In September of that same year, Federal Agents raided the offices of the Bay Area Laboratory Co-Operative (BALCO), operated by Victor Conte. A number of world-class athletes were allegedly getting performance-enhancing drugs from the organization, and ten major league players were called to testify in front of a San Francisco grand jury. These included Barry Bonds, who was with the Giants, and Jason Giambi and Gary Sheffield, of the Yankees. (Dozens of professional football players were also implicated, along with track star Marion Jones, but that's another story.) None of the baseball players were actually charged with using performance-enhancing drugs, but Bonds' personal trainer, Greg Anderson, was indicted for money laundering and for selling steroids without prescriptions.Later, the plot thickened. A pair of reporters at the San Francisco Chronicle, who later went on to write the book Game of Shadows, found out that some of the players had been notified before their so-called random tests. And the following year, the same reporters got hold of transcripts from the grand jury hearings and published some choice sections. Giambi, for example, flat out admitted that he had injected himself, and Bonds said he might have taken steroids, unwittingly, when his personal trainer rubbed a cream on his legs that possibly contained the illegal substance.

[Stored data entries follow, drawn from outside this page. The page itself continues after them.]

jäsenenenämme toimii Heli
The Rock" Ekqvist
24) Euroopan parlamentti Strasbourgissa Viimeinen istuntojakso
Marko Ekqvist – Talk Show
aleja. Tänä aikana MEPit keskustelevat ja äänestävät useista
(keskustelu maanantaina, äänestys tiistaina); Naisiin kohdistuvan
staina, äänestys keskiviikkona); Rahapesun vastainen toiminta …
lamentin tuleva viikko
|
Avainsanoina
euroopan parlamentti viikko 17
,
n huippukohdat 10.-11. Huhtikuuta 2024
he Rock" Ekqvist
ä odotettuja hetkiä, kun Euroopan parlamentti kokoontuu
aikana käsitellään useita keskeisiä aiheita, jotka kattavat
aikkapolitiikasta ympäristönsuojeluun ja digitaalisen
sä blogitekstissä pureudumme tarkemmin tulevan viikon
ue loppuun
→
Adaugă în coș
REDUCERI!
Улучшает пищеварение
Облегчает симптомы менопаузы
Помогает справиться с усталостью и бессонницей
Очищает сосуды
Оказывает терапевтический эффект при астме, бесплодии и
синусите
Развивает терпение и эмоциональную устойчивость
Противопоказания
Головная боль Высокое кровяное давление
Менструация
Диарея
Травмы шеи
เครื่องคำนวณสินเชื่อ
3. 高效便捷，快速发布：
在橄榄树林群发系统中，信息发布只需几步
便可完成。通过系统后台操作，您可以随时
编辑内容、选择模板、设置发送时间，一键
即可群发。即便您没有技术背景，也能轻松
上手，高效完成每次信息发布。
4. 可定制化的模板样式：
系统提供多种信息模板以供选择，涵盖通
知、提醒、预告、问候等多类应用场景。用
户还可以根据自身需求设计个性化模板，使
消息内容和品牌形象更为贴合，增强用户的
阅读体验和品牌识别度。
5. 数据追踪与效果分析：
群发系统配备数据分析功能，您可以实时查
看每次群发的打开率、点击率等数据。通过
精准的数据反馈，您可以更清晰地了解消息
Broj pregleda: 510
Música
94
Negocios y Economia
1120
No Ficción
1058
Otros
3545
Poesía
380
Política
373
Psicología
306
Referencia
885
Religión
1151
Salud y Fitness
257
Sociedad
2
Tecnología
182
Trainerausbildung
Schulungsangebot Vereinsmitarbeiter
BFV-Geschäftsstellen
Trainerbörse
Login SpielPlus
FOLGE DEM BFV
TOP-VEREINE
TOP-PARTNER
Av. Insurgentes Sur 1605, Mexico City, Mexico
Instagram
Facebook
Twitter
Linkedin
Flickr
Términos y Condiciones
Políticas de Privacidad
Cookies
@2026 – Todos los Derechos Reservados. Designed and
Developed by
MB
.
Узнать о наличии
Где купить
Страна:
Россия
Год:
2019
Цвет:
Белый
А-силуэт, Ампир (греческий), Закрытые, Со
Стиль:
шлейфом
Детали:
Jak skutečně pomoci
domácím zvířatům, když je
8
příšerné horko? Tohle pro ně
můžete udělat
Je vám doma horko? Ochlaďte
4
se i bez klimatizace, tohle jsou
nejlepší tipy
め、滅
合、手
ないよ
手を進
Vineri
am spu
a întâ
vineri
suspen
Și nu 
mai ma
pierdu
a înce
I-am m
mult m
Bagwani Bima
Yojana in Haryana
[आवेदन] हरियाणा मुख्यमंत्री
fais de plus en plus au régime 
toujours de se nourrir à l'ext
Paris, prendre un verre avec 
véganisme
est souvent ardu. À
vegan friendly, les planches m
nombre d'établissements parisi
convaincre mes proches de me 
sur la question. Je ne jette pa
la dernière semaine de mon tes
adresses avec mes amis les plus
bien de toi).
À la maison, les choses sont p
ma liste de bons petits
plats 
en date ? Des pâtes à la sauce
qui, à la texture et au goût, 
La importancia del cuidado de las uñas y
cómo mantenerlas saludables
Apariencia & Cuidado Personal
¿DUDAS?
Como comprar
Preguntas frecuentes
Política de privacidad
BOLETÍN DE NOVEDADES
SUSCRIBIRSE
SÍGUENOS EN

What the hell did people expect? If you wanted to compete, you needed steroids. You couldn't naturally gain thirty pounds of muscle in three months, and the competition was gaining that and more. If you didn't do steroids, you lost your edge.

What were people not seeing? Steroids had changed the game. They were changing the way the game was played. They were changing the record books.

And here's the thing: everyone knew. Nothing happened in the clubhouse that wasn't approved by the ownership. From top to bottom, the whole thing was institutionalized. Everybody knew about the bogus B12 shots, and everyone was using them. And you want to know why they were using them? They were using them because they were afraid of losing their jobs. It's that simple. They had to perform to stay in the game, and steroids gave them the edge they needed. I know this because I loved that edge and I came to need it, and it got to a point where I knew I'd be lost without it.

Think about it in terms of your own life. If somebody said, "Here. Take this painless little shot. It'll make you better at your job, and your financial future will be all but secured." What would you do? I know what I would do. Hell, I know what I did.

Even the sports agents were in on it. The more money a client made, the more the agent made. Agents wanted their players to be big and strong and fast, so that they could compete well and get increasingly lucrative contracts. And it's funny, because there was actually a story in a paper back then, I believe it was the Atlanta Journal-Constitution, where someone took a player's height, weight and body mass, and, using a bizarre semiscientific formula, was able to determine what kind of salary he might expect. The conclusion? Over an eight-year period, the salaries of the jumbo-size players increased by about 60 percent over their medium-size counterparts. Is there a moral to the story? Yeah, I guess: steroids make you rich. Big and rich.

The same thing was going on in wrestling. In track. In cycling. In the Olympics. It became an international phenomenon. At one point, I heard they were thinking of testing golfers!

What can I tell you? Steroids had taken over sports.